Let us look at a single example. Bashir Goth from Somalia tells us in his response to this question that there is a way to bypass corrupt politicians and deliver World Bank assistance to the poorest Africans. He gave us a clear view in a few compelling words about what is wrong with international aid to Africa: they are forgetting the forgotten.

The other way to take advantage of globalization is to adopt similar medicine for similar syndromes, such as corruption, which damages many countries including my own. World institutions can develop technology to fight corruption by spreading information and recording data, which has helped in some countries. In many cases, local governments have been perpetuating the problems, and solutions must be spread down to local levels.

The solutions are connected: the bet way to combat corruption may be more effectively reducing extreme poverty. Fighting poverty may also provide an opportunity to protect the environment. Protecting the Amazon, the Congo Basin and Indonesia’s tropical forests could be the best way to help mitigate climate change, something that would benefit the Northern Hemisphere’s ecosystems as well.

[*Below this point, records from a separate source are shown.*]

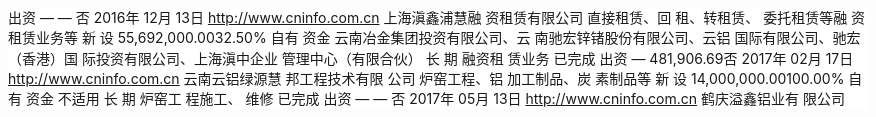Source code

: 出资
—
—
否
2016年
12月
13日
http://www.cninfo.com.cn
上海滇鑫浦慧融
资租赁有限公司
直接租赁、回
租、转租赁、
委托租赁等融
资租赁业务等
新
设
55,692,000.0032.50%
自有
资金
云南冶金集团投资有限公司、云
南驰宏锌锗股份有限公司、云铝
国际有限公司、驰宏（香港）国
际投资有限公司、上海滇中企业
管理中心（有限合伙）
长
期
融资租
赁业务
已完成
出资
—
481,906.69否
2017年
02月
17日
http://www.cninfo.com.cn
云南云铝绿源慧
邦工程技术有限
公司
炉窑工程、铝
加工制品、炭
素制品等
新
设
14,000,000.00100.00%
自有
资金
不适用
长
期
炉窑工
程施工、
维修
已完成
出资
—
—
否
2017年
05月
13日
http://www.cninfo.com.cn
鹤庆溢鑫铝业有
限公司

This is a time for great decisions. Luckily, solutions converge. To mitigate the effects of climate change means to protect the poorest communities of the world; to reduce extravagant consumption in the richest countries means to create a new way of life all around the world. We are all together on the same planet, confronting the same destiny, threatened by the same global dangers. Can World leaders see the extreme risks and unparalleled opportunities of the present time? I wish they could.